It’s another Christmas, and another time for visiting family in Adelaide. That side of things is lovely and much enjoyed. But I also try to manage a little time for CJ and this year it was very easy. We were staying at Glenelg and the Bill Parton Trio was playing at the local Salt Bar and Restaurant on the Sunday afternoon. Salt has jazz each Sunday afternoon, and I’m happy to announce it to this blog. Bill seems to be a busy bloke from what I’ve read on www.jazz.adelaide.onau.net. At least, he plays an eminently sellable set and performs it with panache. He leads a piano trio as pianist and vocalist. The tunes are common enough. I caught one set made up of the absolute standard mainstream repertoire: Fly me to the Moon, Don’t get around much anymore (think exhortatory vocals), All the things you are (interesting lyrics which we don’t hear too often), I can’t give you anything but love, the Nearness of you (a ballad and quite a change from the earlier swingers), Bye bye blackbird (bye bye), and a new set starting with a tune a mate always calls Girl with Emphysema.
This was nice, popular, well-known, mainstream jazz. Solidly played, with plenty of fretless bass solos and occasional swapped fours on drums. Good, solid, satisfying swing, with simple and steady accompaniment. The piano solos were full and rich and commonly chordal. The bass solos were frequent and reminiscent of double bass (perhaps being fretless), although he mostly fingered with pinkie like an electric player. There were regular switches from ballad to swing, or latin to swing. In fact, swing was the key factor here. And a sultry voice, often held behind the beat, occasionally reminding me of our Vince Jones. This was comfy jazz, well received and perfectly presentable and sellable. This is a business so I certainly don’t say this to be demeaning.
Bill Parton played piano, and once switched to organ tones. Jeremy Martin played fretless five string bass, and Joel Prime played drums. Bill has been playing publicly for seven years, and Jeremy and Joel have been sitting in with Bill for the last two years. Jeremy and Joel are recent graduates of the jazz course at the Adelaide Conservatorium. The unit was tight and responsive and nicely presented and perfectly professional. Well done.

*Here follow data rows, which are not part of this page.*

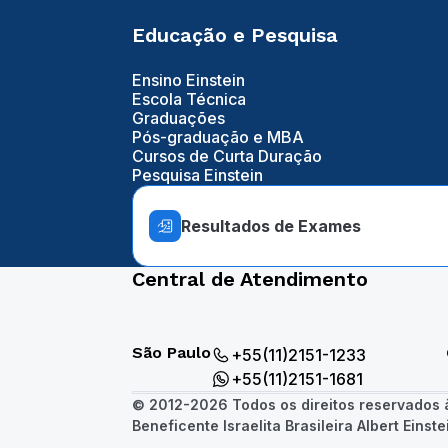
Educação e Pesquisa
Ensino Einstein
Escola Técnica
Graduações
Pós-graduação e MBA
Cursos de Curta Duração
Pesquisa Einstein
Resultados de Exames
Central de Atendimento
São Paulo
+55(11)2151-1233
+55(11)2151-1681
© 2012-2026 Todos os direitos reservados
Beneficente Israelita Brasileira Albert Einste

I also met a local pianist of another generation, Bill Messner, who sometimes relieves for Bill P. Interestingly, he has played with our own Pierre Kammacher. Small world. And discussion with the band turned to the number of players who’d left Adelaide for Melbourne. Small world; doubly so.
All this was happening while Adelaide’s most important annual athletics event, the Bay Sheffield, was being run on the adjacent green. I’ve included a pic of that, too. It’s quite a tradition, having been run for 122 years as a handicap race over 130 yards (now 120 metres), and a significant post-Christmas event in my old home town.